→ Try it
Copy out every line of text in the listing below without any change, and leave the pictures out of your answer.

Saved data entries:
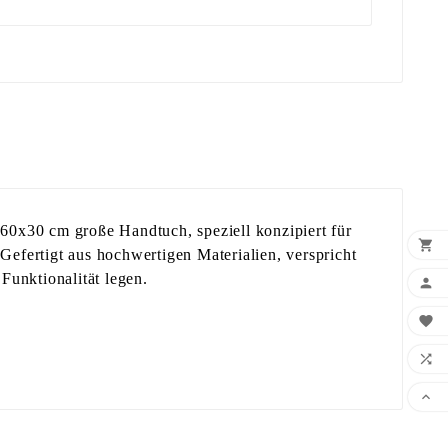
 60x30 cm große Handtuch, speziell konzipiert für

Gefertigt aus hochwertigen Materialien, verspricht
Funktionalität legen.




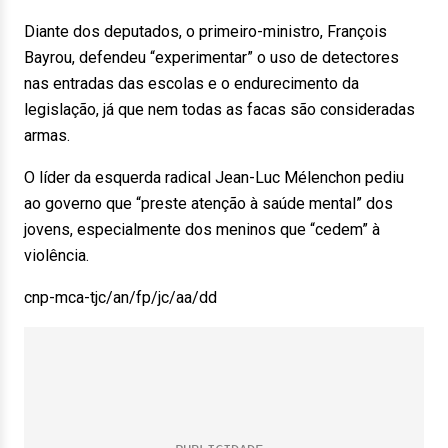
Diante dos deputados, o primeiro-ministro, François
Bayrou, defendeu “experimentar” o uso de detectores
nas entradas das escolas e o endurecimento da
legislação, já que nem todas as facas são consideradas
armas.
O líder da esquerda radical Jean-Luc Mélenchon pediu
ao governo que “preste atenção à saúde mental” dos
jovens, especialmente dos meninos que “cedem” à
violência.
cnp-mca-tjc/an/fp/jc/aa/dd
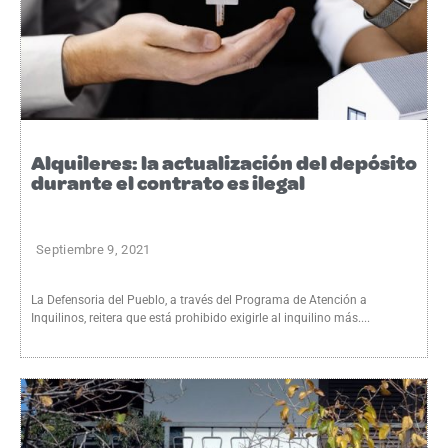
Alquileres: la actualización del depósito
durante el contrato es ilegal
Septiembre 9, 2021
La Defensoria del Pueblo, a través del Programa de Atención a
Inquilinos, reitera que está prohibido exigirle al inquilino más....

→ Response to the task
 60x30 cm große Handtuch, speziell konzipiert für

Gefertigt aus hochwertigen Materialien, verspricht
Funktionalität legen.




Diante dos deputados, o primeiro-ministro, François
Bayrou, defendeu “experimentar” o uso de detectores
nas entradas das escolas e o endurecimento da
legislação, já que nem todas as facas são consideradas
armas.
O líder da esquerda radical Jean-Luc Mélenchon pediu
ao governo que “preste atenção à saúde mental” dos
jovens, especialmente dos meninos que “cedem” à
violência.
cnp-mca-tjc/an/fp/jc/aa/dd
Alquileres: la actualización del depósito
durante el contrato es ilegal
Septiembre 9, 2021
La Defensoria del Pueblo, a través del Programa de Atención a
Inquilinos, reitera que está prohibido exigirle al inquilino más....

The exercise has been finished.